Oct 5 2004
Victorian College of Pharmacy researchers hope stem cells will help them better understand the action of existing drugs and aid in the discovery of new drugs for illnesses such as depression, obesity and anxiety.
While the role of stem cells in transplant technology has sparked much debate in the research and wider communities, stem cells also have unlimited potential as a tool in drug design. And it is a field that researchers from the Victorian College of Pharmacy and the Department of Physiology are keen to further explore.
Professor Colin Pouton, head of the Department of Pharmaceutical Biology and Pharmacology, is part of research team hoping to identify the actions of drugs on human nerve cells (neurons) and the production of neurons from embryonic stem cells. Professor Pouton says the potential of embryonic stem cells in the development of new drugs for conditions such as depression, anxiety and obesity should not be underestimated. This is one of the key areas on which the collaborative research team from Pharmacy and the Faculty of Medicine’s Department of Physiology will focus, with the benefit of $500,000 funding.

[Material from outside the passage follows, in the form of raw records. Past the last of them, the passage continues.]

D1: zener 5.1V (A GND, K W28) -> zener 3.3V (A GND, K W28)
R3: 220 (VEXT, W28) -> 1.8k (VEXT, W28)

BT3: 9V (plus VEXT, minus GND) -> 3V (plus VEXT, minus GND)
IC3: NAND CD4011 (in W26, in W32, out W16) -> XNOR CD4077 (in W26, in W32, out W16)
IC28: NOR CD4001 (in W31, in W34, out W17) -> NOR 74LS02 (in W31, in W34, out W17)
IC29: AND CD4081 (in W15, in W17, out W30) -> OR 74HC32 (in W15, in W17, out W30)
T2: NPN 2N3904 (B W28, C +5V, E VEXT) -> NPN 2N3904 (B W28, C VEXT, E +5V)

The bulk of the funding for the three-year project, titled ‘Neurons isolated from embryonic stem cells as functional models for drug discovery’, came from the Australian Research Council Linkage Project, with a smaller contribution from the research team’s industrial partner, Stem Cell Sciences. The research team also includes Pharmacy’s Dr John Haynes and Dr Rick Lang from Department of Physiology. The project is looking at a range of issues including different ways of reproducing human embryonic stem cells in significant numbers, the study of dopaminergic neurons from the mid-brain, and will attempt to determine how pure neurons react to certain drugs.

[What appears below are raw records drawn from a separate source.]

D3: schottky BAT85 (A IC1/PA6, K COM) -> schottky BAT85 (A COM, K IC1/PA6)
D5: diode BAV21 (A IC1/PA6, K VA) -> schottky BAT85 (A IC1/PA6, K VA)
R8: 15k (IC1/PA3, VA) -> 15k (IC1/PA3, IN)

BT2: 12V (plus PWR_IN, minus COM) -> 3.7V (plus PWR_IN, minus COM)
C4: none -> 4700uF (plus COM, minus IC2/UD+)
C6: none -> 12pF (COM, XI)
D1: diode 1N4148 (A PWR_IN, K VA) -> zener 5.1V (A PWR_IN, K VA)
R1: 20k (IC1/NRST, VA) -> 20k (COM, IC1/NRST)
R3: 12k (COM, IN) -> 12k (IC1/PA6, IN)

“We will be doing something that has never been done before - researching the controlled development of neurons from embryonic stem cells and studying the actions of drugs on the pure neurons,” Professor Pouton said.
The team is currently working with embryonic stem cells from mice, but is hoping to use human stem cells in their research in the near future.
“Working with human embryonic stem cells is technically very difficult – while we can reproduce mouse embryonic stem cells by bathing cells in a growth medium and allowing them to divide freely, we can’t reproduce or grow human cells in large numbers. Once science overcomes this difficulty and can produce embryonic stem cells in a pure form, we will be able to direct the production of human neurons. And that is the key to allowing us to better understand the action of existing drugs and discover new drugs which act on the brain, which is our ultimate aim.”
Professor Pouton says there are many drugs on the market – such as Prozac – that could be refined to work on specific areas of the brain.
“Obesity, schizophrenia, motivation, anxiety and depression are all conditions that could be treated with drugs which are designed to work on selective areas of the brain, so gaining a greater understanding of brain function is extremely valuable,” he said. He cites Parkinsons disease as another example. “If we can isolate, purify and reproduce dopaminergic neurons, which are the cells which degenerate in the disease, these cells could also be used for transplant purposes,” he says. “But to understand illnesses of the brain such as Parkinson’s disease, we first need to research the dopaminergic neurons and their reactions to certain drugs - because it is the degeneration of these neurons which give rise to symptoms of the disease.”